The metadata is the data about the data. Anything that
describes the database, as opposed to being the contents of the
database, is metadata. Thus column names, database names, user
names, version names, and most of the string results from SHOW
, are
metadata.
All metadata must be in the same character set. (Otherwise, SHOW
wouldn't work properly because different rows in the same column
would be in different character sets.) On the other hand, metadata
must include all characters in all languages. (Otherwise, users
wouldn't be able to name columns and tables in their own
languages.) In order to allow for both of these objectives, MySQL
stores metadata in a Unicode character set, namely UTF8. This will
not cause any disruption if you never use accented characters. But
if you do, you should be aware that metadata is in UTF8.
This means that USER()
, CURRENT_USER
, and VERSION()
functions will have the UTF8 character set by default.
This does NOT mean that the headers of columns and the results
of DESCRIBE
functions will be in the UTF8 character set by default.
(When you say SELECT column1 FROM t
the name column1
itself will
be returned from the server to the client in the client's character
set as determined by the SET NAMES
statement.)
If you want the server to pass metadata results back in a
non-UTF8 character set, then use SET CHARACTER SET
to force the
server to convert (see section 8.3.6 Connection Character Sets and Collations),
or set the client to do the conversion. It is
always more efficient to set the client to do the conversion, but
this option will not be available for many clients until late in
the MySQL 4.x product cycle.
If you are just using, for example, the USER()
function for
comparison or assignment within a single statement ... don't worry.
MySQL will do some automatic conversion for you.

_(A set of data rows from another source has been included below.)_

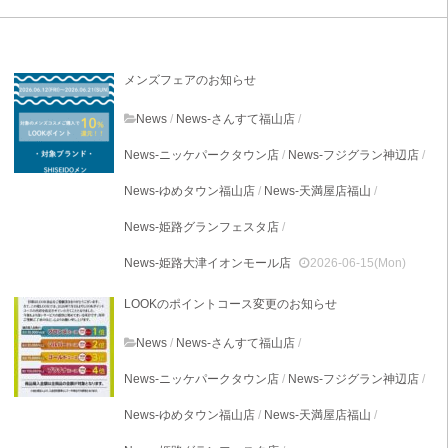
メンズフェアのお知らせ
News
/
News-さんすて福山店
/
News-ニッケパークタウン店
/
News-フジグラン神辺店
/
News-ゆめタウン福山店
/
News-天満屋店福山
/
News-姫路グランフェスタ店
/
News-姫路大津イオンモール店
2026-06-15(Mon)
LOOKのポイントコース変更のお知らせ
News
/
News-さんすて福山店
/
News-ニッケパークタウン店
/
News-フジグラン神辺店
/
News-ゆめタウン福山店
/
News-天満屋店福山
/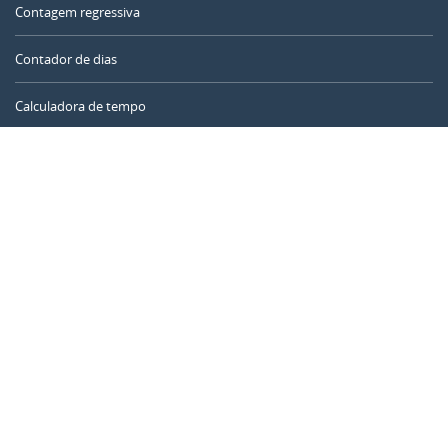
Contagem regressiva
Contador de dias
Calculadora de tempo
Dia do ano
Calculadora de idade
Temporizador online
CALENDARR.COM
Sobre nós
Privacidade
Contato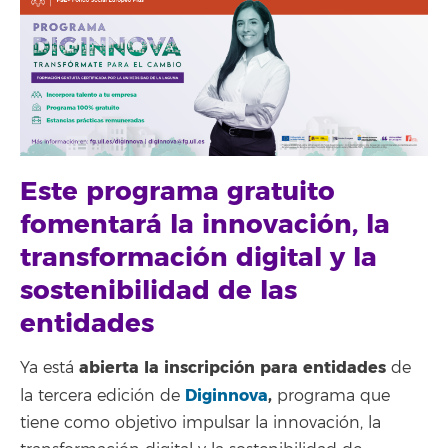
Este programa gratuito
fomentará la innovación, la
transformación digital y la
sostenibilidad de las
entidades
abierta la inscripción para entidades
Ya está
de
Diginnova
,
la tercera edición de
programa que
tiene como objetivo impulsar la innovación, la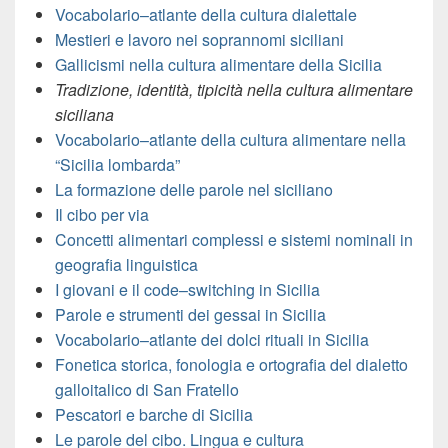
Vocabolario–atlante della cultura dialettale
Mestieri e lavoro nei soprannomi siciliani
Gallicismi nella cultura alimentare della Sicilia
Tradizione, identità, tipicità nella cultura alimentare
siciliana
Vocabolario–atlante della cultura alimentare nella
“Sicilia lombarda”
La formazione delle parole nel siciliano
Il cibo per via
Concetti alimentari complessi e sistemi nominali in
geografia linguistica
I giovani e il code–switching in Sicilia
Parole e strumenti dei gessai in Sicilia
Vocabolario–atlante dei dolci rituali in Sicilia
Fonetica storica, fonologia e ortografia del dialetto
galloitalico di San Fratello
Pescatori e barche di Sicilia
Le parole del cibo. Lingua e cultura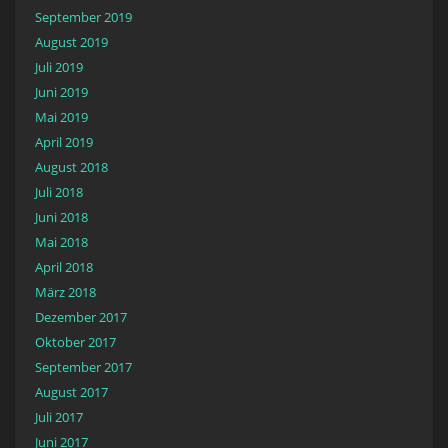
September 2019
August 2019
Juli 2019
Juni 2019
Mai 2019
April 2019
August 2018
Juli 2018
Juni 2018
Mai 2018
April 2018
März 2018
Dezember 2017
Oktober 2017
September 2017
August 2017
Juli 2017
Juni 2017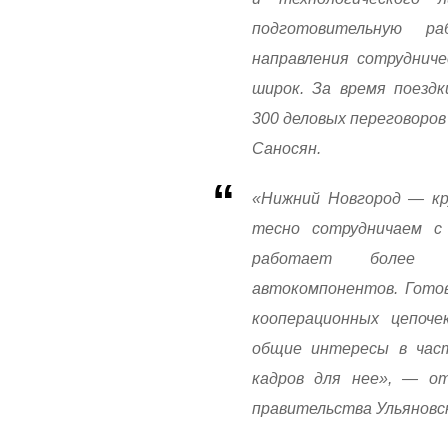
подготовительную р
направления сотруднич
широк. За время поездк
300 деловых переговоров
Саносян.
«Нижний Новгород — кр
тесно сотрудничаем с 
работает более де
автокомпонентов. Гото
кооперационных цепоче
общие интересы в част
кадров для нее», — о
правительства Ульяновс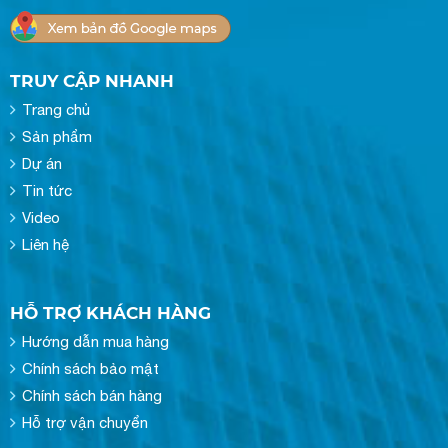
TRUY CẬP NHANH
Trang chủ
Sản phẩm
Dự án
Tin tức
Video
Liên hệ
HỖ TRỢ KHÁCH HÀNG
Hướng dẫn mua hàng
Chính sách bảo mật
Chính sách bán hàng
Hỗ trợ vận chuyển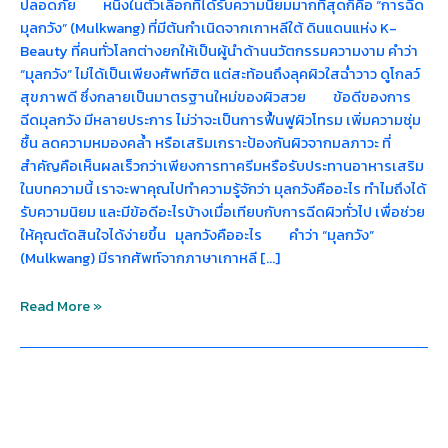
ปลอดภัย หนึ่งในตัวเลือกที่ได้รับความนิยมมากที่สุดก็คือ “การฉีด
มุลกวัง” (Mulkwang) ที่มีต้นกำเนิดจากเกาหลีใต้ ดินแดนแห่ง K-
Beauty ที่คนทั่วโลกต่างยกให้เป็นผู้นำด้านนวัตกรรมความงาม คำว่า
“มุลกวัง” ไม่ได้เป็นเพียงศัพท์ฮิต แต่สะท้อนถึงลุคผิวใสฉ่ำวาว ดูโกลว์
สุขภาพดี ซึ่งกลายเป็นมาตรฐานใหม่ของผิวสวย ข้อดีของการ
ฉีดมุลกวัง มีหลายประการ ไม่ว่าจะเป็นการฟื้นฟูผิวโทรม เพิ่มความชุ่ม
ชื้น ลดความหมองคล้ำ หรือเสริมเกราะป้องกันผิวจากมลภาวะ ที่
สำคัญคือเห็นผลเร็วกว่าเพียงการทาครีมหรือรับประทานอาหารเสริม
ในบทความนี้ เราจะพาคุณไปทำความรู้จักว่า มุลกวังคืออะไร ทำไมถึงได้
รับความนิยม และมีข้อดีอะไรบ้างเมื่อเทียบกับการฉีดผิวทั่วไป เพื่อช่วย
ให้คุณตัดสินใจได้ง่ายขึ้น มุลกวังคืออะไร คำว่า “มุลกวัง”
(Mulkwang) มีรากศัพท์จากภาษาเกาหลี […]
Read More »
ฉีด
มุ
ลก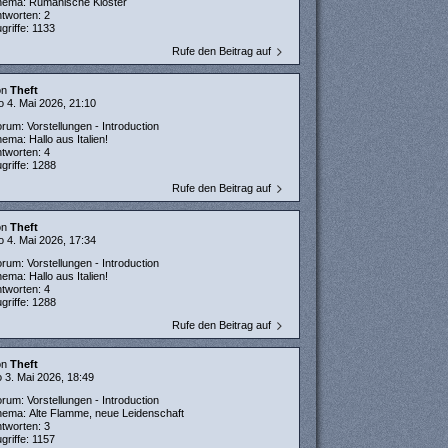
hema:
Rumänische Klöster
ntworten:
2
griffe:
1133
Rufe den Beitrag auf
on
Theft
 4. Mai 2026, 21:10
orum:
Vorstellungen - Introduction
hema:
Hallo aus Italien!
ntworten:
4
griffe:
1288
Rufe den Beitrag auf
on
Theft
 4. Mai 2026, 17:34
orum:
Vorstellungen - Introduction
hema:
Hallo aus Italien!
ntworten:
4
griffe:
1288
Rufe den Beitrag auf
on
Theft
 3. Mai 2026, 18:49
orum:
Vorstellungen - Introduction
hema:
Alte Flamme, neue Leidenschaft
ntworten:
3
griffe:
1157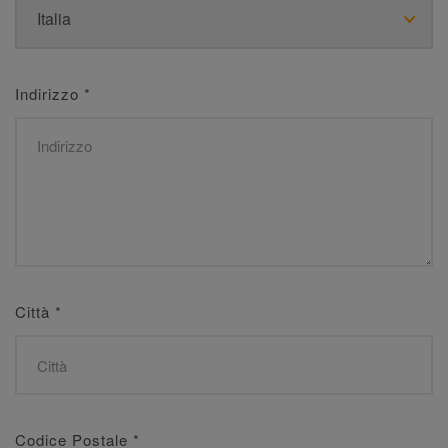
Indirizzo
*
Città
*
Codice Postale
*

SELECT * FROM Table1 WHERE USER() = latin1_column;
This will work, because the contents of latin1_column
are
automatically converted to UTF8 before the comparison.
INSERT INTO Table1 (latin1_column) SELECT USER();
This will work, becaues the contents of USER()
are automatically
converted to latin1
before the assignment.
Automatic conversion is not fully implemented yet, but should work
correctly in a later version.
Although automatic conversion is not in the SQL standard, the SQL standard document does say that every character set is (in terms of supported characters) a ``subset'' of Unicode. Since it is a well-known principle that ``what applies to a superset can apply to a subset,'' we believe that a collation for Unicode can apply for comparisons with non-Unicode strings.
VERSION 4.1.1 NOTE: The `errmsg.txt' files will all be in UTF8 after this point. Conversion to the client character set will be automatic, as for metadata. Also: We may change the default behaviour for passing back result set metadata in the near future.